And how to act and exotic and unpleasant, Titan ruled temperature of minus 179 degrees Celsius, like the similar planet Earth in the solar system. Unlike the water system of the country are the main components of coal hydrogen, methane and ethane.
One of the most spectacular discoveries of the probe of NASA are the magical islands in the great northern lakes on Titan that footage ever appear and sometimes they will not. Astronomers have not been able to explain this phenomenon, because on reflection surface lakes can not be inferred from that comprise or because they are sometimes present and sometimes not.
A team of scientists gathered around Michael Malask the laboratory of NASA’s jet propulsion think the mystery is solved: they assume that it is not about to become icy hydrocarbons, as far assumed but large areas of gas bubbles. They came to this conclusion based on new data collected by the Cassini probe.
Laboratory experiments have shown that when a combination of different blends of coal hydrogen eg heavy rain or river inflow into the river, sometimes comes to the release of large amounts of nitrogen and foaming. Temperature change in depth can also lead to the creation of etan ice and later to release bubbles of gas.
On the basis of research at NASA, they are sure that the lakes on Titan may appear in areas subject to bubbles and more often than you might anticipate.
For about a month the new measurement probe Cassini can confirm this thesis of causing magical islands.
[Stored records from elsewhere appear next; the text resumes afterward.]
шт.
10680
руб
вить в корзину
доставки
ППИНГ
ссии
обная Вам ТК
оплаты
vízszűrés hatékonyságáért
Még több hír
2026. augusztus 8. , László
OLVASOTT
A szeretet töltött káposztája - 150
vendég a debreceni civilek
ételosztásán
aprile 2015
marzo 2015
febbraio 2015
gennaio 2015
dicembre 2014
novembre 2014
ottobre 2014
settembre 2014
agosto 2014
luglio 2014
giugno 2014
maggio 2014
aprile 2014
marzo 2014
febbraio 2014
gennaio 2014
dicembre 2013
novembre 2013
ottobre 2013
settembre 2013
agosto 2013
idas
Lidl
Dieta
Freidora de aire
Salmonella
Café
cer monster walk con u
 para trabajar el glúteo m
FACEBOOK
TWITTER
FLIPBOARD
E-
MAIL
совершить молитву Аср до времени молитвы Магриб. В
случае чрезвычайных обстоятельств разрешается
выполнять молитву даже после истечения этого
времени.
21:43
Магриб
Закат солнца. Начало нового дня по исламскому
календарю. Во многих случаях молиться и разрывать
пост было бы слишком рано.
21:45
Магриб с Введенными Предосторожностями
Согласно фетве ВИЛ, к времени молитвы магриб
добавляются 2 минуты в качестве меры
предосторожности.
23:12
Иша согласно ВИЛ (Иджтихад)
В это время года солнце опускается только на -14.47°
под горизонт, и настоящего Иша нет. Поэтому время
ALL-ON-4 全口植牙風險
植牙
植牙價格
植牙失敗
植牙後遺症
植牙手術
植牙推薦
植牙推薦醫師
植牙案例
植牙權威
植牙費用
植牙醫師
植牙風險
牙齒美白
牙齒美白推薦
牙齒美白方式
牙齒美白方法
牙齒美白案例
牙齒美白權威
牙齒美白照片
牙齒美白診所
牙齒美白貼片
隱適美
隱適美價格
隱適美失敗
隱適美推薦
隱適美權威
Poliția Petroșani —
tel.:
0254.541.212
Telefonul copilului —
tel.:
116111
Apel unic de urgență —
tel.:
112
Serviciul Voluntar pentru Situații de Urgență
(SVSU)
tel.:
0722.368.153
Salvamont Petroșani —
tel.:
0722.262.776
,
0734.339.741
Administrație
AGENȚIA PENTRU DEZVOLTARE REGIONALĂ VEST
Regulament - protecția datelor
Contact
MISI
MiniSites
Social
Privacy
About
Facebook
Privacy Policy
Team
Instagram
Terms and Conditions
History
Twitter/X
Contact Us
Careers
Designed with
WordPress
Freezing Fizz and Breathing Lakes
In characterizing how nitrogen moves between Titan’s liquid reservoirs and its atmosphere, the researchers also coaxed nitrogen out of a simulated ethane-rich solution as the ethane froze to the bottom of their tiny, simulated Titan lake. Unlike water, which is less dense in its solid form than its liquid form, ethane ice would form on the bottom of Titan’s frigid pools. As the ethane crystalizes into ice, there’s no room for the dissolved nitrogen gas, and it comes fizzing out.
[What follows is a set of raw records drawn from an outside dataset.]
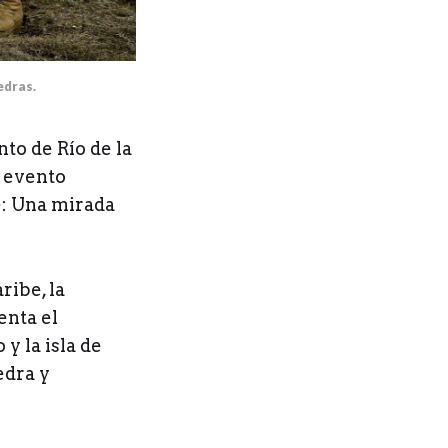
edras.
to de Río de la
l evento
e: Una mirada
ribe, la
enta el
y la isla de
edra y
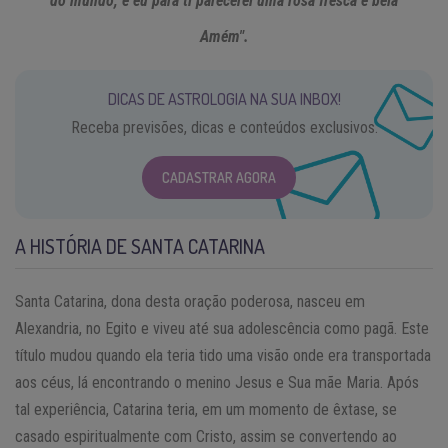
do mundo, e eu para ti parecerei uma rosa fresca e bela
Amém".
DICAS DE ASTROLOGIA NA SUA INBOX!
Receba previsões, dicas e conteúdos exclusivos.
CADASTRAR AGORA
A HISTÓRIA DE SANTA CATARINA
Santa Catarina, dona desta oração poderosa, nasceu em
Alexandria, no Egito e viveu até sua adolescência como pagã. Este
título mudou quando ela teria tido uma visão onde era transportada
aos céus, lá encontrando o menino Jesus e Sua mãe Maria. Após
tal experiência, Catarina teria, em um momento de êxtase, se
casado espiritualmente com Cristo, assim se convertendo ao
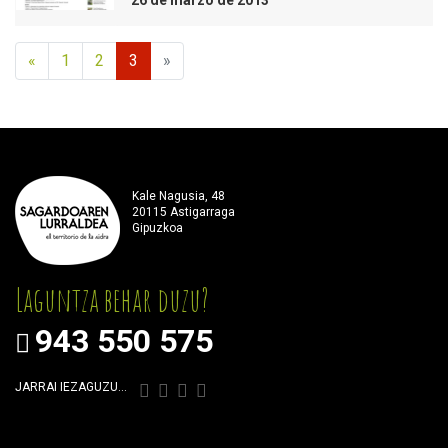
«
1
2
3
»
Kale Nagusia, 48
20115 Astigarraga
Gipuzkoa
Laguntza behar duzu?
943 550 575
JARRAI IEZAGUZU…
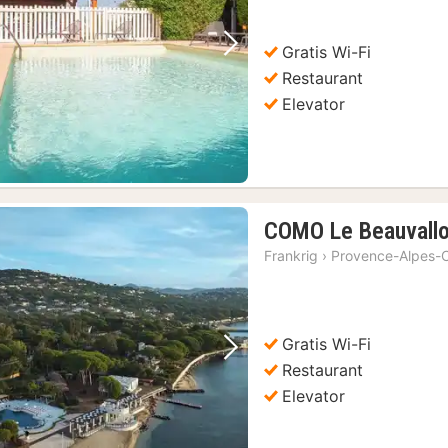
Gratis Wi-Fi
Forrige billede
Næste billede
Restaurant
Elevator
COMO Le Beauvall
Frankrig
›
Provence-Alpes-C
Gratis Wi-Fi
Forrige billede
Næste billede
Restaurant
Elevator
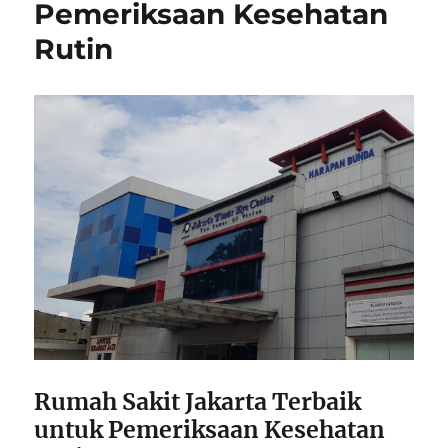
Pemeriksaan Kesehatan
Rutin
Rumah Sakit Jakarta Terbaik
untuk Pemeriksaan Kesehatan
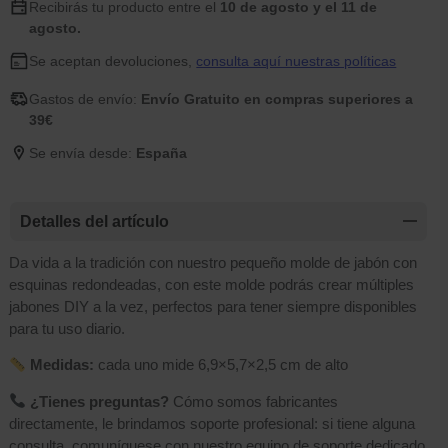
Recibirás tu producto entre el
10 de agosto y el 11 de
agosto.
Se aceptan devoluciones,
consulta aquí nuestras políticas
Gastos de envío:
Envío Gratuito en compras superiores a
39€
Se envía desde:
España
Detalles del artículo
Da vida a la tradición con nuestro pequeño molde de jabón con
esquinas redondeadas, con este molde podrás crear múltiples
jabones DIY a la vez, perfectos para tener siempre disponibles
para tu uso diario.
​ Medidas:
cada uno mide 6,9×5,7×2,5 cm de alto
¿Tienes preguntas?
Cómo somos fabricantes
directamente, le brindamos soporte profesional: si tiene alguna
consulta, comuníquese con nuestro equipo de soporte dedicado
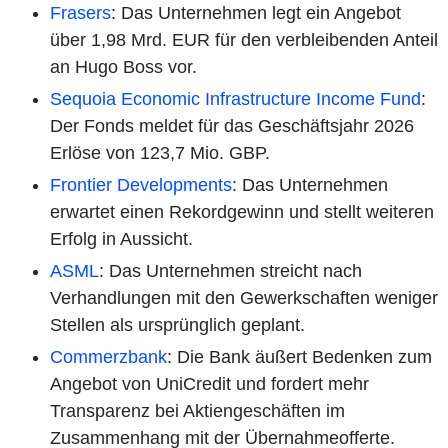
Frasers
: Das Unternehmen legt ein Angebot
über 1,98 Mrd. EUR für den verbleibenden Anteil
an Hugo Boss vor.
Sequoia Economic Infrastructure Income Fund
:
Der Fonds meldet für das Geschäftsjahr 2026
Erlöse von 123,7 Mio. GBP.
Frontier Developments
: Das Unternehmen
erwartet einen Rekordgewinn und stellt weiteren
Erfolg in Aussicht.
ASML
: Das Unternehmen streicht nach
Verhandlungen mit den Gewerkschaften weniger
Stellen als ursprünglich geplant.
Commerzbank
: Die Bank äußert Bedenken zum
Angebot von UniCredit und fordert mehr
Transparenz bei Aktiengeschäften im
Zusammenhang mit der Übernahmeofferte.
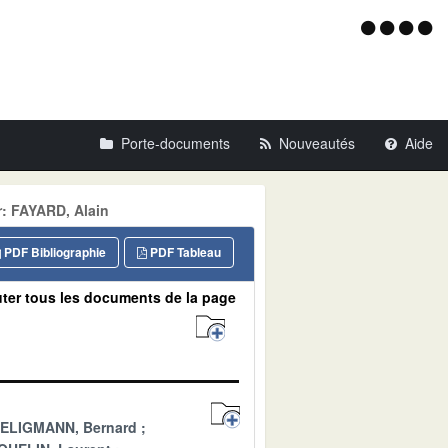
Menu
d'acce
Porte-documents
Nouveautés
Aide
: FAYARD, Alain
PDF Bibliographie
PDF Tableau
ter tous les documents de la page
ELIGMANN, Bernard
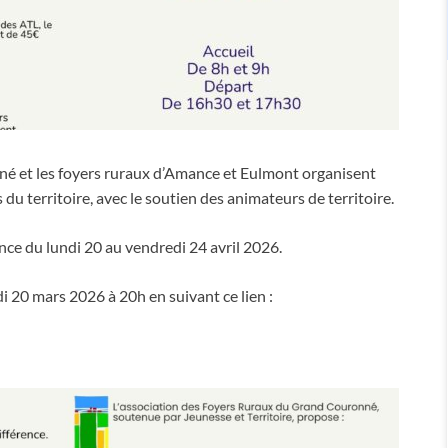
né et les foyers ruraux d’Amance et Eulmont organisent
 du territoire, avec le soutien des animateurs de territoire.
nce du lundi 20 au vendredi 24 avril 2026.
i 20 mars 2026 à 20h en suivant ce lien :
via NASA/JPL-Caltech/M. Malaska
While the thought of hydrocarbon lakes bubbling with nitrogen on an alien moon is dramatic, Malaska points out that the movement of nitrogen on Titan doesn’t just move in one direction. Clearly, it has to get into the methane and ethane before it can get out.
“In effect, it’s as though the lakes of Titan breathe nitrogen,” Malaska said. “As they cool, they can absorb more of the gas, ‘inhaling.’ And as they warm, the liquid’s capacity is reduced, so they ‘exhale.'”
A similar phenomenon occurs on Earth with carbon dioxide absorption by our planet’s oceans.
Results of the study were published online in February by the journal Icarus.